▶ **Task prompt**
Quote the material below exactly as written, from the first line to the line that holds "assistido a um", endpoints included.

::: Data section :::

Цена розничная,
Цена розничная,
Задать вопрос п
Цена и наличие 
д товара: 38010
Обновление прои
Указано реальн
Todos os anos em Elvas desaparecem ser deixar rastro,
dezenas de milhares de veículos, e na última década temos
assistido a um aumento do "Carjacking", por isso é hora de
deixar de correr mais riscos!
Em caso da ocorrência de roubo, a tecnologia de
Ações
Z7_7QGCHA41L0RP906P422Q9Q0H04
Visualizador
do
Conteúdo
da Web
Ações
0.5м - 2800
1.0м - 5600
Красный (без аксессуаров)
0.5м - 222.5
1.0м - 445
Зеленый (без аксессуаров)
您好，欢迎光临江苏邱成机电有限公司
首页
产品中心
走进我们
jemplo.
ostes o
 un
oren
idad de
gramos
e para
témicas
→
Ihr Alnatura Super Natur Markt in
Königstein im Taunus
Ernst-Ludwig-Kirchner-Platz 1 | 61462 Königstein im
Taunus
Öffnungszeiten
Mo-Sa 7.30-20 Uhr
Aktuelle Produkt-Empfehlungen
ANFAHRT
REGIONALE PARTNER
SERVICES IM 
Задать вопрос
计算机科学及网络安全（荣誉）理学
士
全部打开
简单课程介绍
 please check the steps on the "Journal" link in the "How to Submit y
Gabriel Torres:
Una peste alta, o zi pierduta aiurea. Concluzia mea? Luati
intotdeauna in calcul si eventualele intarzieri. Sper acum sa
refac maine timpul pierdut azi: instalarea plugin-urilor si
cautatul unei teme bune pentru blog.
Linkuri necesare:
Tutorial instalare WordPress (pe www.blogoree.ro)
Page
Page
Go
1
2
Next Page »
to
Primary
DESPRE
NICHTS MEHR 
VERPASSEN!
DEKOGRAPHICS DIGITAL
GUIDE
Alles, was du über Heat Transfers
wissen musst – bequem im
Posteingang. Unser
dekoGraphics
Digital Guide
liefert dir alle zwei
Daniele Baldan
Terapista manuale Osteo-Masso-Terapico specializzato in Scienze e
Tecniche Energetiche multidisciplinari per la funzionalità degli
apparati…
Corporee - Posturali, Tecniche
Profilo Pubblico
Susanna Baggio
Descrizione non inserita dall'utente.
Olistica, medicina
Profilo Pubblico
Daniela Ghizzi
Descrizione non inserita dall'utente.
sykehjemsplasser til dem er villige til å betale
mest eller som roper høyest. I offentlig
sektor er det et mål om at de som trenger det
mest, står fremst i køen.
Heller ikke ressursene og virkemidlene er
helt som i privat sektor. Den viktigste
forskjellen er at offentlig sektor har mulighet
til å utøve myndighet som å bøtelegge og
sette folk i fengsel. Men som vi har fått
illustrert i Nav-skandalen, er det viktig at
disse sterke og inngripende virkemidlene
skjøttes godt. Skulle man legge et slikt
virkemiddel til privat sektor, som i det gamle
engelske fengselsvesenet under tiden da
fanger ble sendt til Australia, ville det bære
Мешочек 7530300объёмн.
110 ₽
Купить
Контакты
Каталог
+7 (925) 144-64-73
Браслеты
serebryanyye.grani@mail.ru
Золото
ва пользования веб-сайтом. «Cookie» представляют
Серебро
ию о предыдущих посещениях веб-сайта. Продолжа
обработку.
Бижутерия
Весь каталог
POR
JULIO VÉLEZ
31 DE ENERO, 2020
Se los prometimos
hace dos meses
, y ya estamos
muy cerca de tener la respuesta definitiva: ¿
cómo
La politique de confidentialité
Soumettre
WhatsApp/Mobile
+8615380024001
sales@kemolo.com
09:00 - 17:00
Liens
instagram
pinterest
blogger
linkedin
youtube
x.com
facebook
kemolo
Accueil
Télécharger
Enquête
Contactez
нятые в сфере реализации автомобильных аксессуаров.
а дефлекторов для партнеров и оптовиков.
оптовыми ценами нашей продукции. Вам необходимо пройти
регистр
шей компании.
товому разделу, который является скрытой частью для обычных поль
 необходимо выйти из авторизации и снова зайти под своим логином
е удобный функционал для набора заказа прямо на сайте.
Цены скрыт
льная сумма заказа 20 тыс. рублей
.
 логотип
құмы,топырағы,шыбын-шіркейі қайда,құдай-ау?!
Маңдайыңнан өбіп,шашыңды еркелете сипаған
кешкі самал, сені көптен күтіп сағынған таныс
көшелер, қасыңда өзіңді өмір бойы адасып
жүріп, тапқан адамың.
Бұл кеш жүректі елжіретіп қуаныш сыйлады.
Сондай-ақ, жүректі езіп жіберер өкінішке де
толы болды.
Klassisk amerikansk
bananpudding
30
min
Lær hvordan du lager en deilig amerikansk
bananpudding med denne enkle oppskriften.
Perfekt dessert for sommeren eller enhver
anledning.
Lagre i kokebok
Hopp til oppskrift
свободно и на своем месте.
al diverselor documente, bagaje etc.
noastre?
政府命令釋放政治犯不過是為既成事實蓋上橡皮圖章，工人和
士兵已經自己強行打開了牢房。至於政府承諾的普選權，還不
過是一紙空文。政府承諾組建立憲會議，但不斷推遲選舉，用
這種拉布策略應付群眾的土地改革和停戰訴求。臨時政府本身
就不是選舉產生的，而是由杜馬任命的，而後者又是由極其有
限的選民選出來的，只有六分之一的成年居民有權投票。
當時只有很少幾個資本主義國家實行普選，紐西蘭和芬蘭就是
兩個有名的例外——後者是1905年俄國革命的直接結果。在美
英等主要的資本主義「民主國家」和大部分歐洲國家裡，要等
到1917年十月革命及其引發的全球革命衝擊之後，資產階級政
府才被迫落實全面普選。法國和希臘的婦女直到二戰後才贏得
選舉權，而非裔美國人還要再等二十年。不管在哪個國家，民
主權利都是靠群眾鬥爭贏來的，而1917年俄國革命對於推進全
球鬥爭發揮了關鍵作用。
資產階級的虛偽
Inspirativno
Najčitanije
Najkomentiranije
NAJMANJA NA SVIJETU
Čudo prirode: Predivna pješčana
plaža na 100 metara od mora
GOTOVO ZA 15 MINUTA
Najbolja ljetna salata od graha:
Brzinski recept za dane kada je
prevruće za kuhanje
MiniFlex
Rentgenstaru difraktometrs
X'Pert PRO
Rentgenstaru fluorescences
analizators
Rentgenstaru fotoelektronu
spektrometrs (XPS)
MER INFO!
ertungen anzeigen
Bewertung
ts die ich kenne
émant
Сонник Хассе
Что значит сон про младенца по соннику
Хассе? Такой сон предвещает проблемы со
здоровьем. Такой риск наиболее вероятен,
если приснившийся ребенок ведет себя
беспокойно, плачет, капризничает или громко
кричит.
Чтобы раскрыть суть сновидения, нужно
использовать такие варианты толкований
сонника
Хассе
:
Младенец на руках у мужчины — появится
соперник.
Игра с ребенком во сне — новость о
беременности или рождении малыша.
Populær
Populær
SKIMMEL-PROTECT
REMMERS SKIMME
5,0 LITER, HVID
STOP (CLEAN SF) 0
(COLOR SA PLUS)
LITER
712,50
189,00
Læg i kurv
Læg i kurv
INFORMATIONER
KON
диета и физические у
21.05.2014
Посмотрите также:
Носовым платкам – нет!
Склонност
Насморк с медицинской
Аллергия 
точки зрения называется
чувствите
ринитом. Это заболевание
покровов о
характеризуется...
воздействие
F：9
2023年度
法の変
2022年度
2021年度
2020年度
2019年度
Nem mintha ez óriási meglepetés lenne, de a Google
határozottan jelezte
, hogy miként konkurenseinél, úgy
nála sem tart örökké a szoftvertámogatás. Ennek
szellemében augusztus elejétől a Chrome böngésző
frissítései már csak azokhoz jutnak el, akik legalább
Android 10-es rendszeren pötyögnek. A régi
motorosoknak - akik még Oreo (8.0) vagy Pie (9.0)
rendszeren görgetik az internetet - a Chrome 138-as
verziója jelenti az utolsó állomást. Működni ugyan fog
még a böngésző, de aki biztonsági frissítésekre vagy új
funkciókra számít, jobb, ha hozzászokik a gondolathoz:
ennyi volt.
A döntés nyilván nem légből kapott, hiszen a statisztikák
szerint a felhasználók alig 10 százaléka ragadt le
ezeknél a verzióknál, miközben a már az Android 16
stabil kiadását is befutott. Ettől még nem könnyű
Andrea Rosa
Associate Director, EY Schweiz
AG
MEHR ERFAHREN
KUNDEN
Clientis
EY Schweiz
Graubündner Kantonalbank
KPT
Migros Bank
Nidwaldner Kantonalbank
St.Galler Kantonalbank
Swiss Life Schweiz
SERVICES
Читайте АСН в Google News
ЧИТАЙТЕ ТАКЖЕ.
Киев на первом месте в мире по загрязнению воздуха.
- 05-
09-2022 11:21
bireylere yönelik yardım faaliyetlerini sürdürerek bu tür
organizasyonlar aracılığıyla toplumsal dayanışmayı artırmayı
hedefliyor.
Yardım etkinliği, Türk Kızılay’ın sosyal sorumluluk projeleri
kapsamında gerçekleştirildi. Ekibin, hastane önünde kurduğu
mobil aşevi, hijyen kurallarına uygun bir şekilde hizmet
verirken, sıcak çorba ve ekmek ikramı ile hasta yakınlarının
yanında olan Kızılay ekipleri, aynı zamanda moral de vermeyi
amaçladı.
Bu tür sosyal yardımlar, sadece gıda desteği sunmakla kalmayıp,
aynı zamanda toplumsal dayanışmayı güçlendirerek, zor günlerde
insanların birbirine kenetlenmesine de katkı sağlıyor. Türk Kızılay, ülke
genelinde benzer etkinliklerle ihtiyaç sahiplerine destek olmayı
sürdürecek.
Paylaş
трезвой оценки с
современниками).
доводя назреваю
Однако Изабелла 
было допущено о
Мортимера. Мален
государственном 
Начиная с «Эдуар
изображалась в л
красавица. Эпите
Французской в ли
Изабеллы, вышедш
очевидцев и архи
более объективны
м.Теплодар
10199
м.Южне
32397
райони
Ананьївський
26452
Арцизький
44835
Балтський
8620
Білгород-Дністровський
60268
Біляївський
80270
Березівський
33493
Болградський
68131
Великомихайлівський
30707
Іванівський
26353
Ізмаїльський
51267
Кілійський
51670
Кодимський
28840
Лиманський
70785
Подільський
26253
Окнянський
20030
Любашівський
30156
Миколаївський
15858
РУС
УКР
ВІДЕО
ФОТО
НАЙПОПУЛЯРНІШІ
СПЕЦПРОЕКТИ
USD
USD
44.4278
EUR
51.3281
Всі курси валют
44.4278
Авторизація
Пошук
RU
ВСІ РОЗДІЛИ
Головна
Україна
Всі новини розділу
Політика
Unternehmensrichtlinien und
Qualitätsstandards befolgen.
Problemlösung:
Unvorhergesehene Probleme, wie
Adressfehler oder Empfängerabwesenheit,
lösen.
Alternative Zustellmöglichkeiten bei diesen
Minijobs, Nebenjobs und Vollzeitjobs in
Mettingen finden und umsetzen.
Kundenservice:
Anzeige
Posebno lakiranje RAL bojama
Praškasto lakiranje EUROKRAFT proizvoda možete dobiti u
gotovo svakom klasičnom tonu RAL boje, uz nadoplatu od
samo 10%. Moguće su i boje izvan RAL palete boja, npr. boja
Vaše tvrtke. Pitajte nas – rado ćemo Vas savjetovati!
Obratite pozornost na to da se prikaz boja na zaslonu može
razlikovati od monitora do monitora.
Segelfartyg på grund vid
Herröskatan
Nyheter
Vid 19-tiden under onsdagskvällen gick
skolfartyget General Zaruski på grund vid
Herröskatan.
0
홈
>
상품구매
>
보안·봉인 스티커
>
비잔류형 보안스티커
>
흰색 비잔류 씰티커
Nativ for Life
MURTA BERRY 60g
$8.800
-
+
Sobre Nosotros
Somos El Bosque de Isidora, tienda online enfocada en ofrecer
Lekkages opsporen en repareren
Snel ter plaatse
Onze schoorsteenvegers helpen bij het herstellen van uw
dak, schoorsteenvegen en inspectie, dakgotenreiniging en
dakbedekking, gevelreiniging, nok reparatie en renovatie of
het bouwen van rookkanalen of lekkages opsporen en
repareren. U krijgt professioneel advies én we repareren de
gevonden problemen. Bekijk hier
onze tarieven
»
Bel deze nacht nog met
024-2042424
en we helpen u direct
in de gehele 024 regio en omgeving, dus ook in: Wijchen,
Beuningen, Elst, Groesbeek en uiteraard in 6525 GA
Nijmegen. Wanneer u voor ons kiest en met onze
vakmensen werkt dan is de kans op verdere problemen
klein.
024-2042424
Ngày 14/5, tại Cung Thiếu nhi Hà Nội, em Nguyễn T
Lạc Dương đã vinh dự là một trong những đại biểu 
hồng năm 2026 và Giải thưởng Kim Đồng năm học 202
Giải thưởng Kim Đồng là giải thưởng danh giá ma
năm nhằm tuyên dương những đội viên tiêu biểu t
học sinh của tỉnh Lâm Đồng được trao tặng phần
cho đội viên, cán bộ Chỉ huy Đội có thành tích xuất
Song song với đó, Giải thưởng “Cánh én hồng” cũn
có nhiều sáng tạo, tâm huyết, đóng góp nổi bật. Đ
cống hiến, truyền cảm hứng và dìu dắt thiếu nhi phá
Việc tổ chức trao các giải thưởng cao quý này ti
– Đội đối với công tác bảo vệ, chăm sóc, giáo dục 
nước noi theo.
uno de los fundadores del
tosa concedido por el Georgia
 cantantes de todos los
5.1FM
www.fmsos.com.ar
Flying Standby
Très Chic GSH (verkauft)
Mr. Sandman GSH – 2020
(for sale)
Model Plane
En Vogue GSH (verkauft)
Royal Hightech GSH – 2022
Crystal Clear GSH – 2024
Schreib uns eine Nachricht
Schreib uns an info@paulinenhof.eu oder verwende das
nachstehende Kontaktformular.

:::

▶ **Worked solution**
Цена розничная,
Цена розничная,
Задать вопрос п
Цена и наличие 
д товара: 38010
Обновление прои
Указано реальн
Todos os anos em Elvas desaparecem ser deixar rastro,
dezenas de milhares de veículos, e na última década temos
assistido a um aumento do "Carjacking", por isso é hora de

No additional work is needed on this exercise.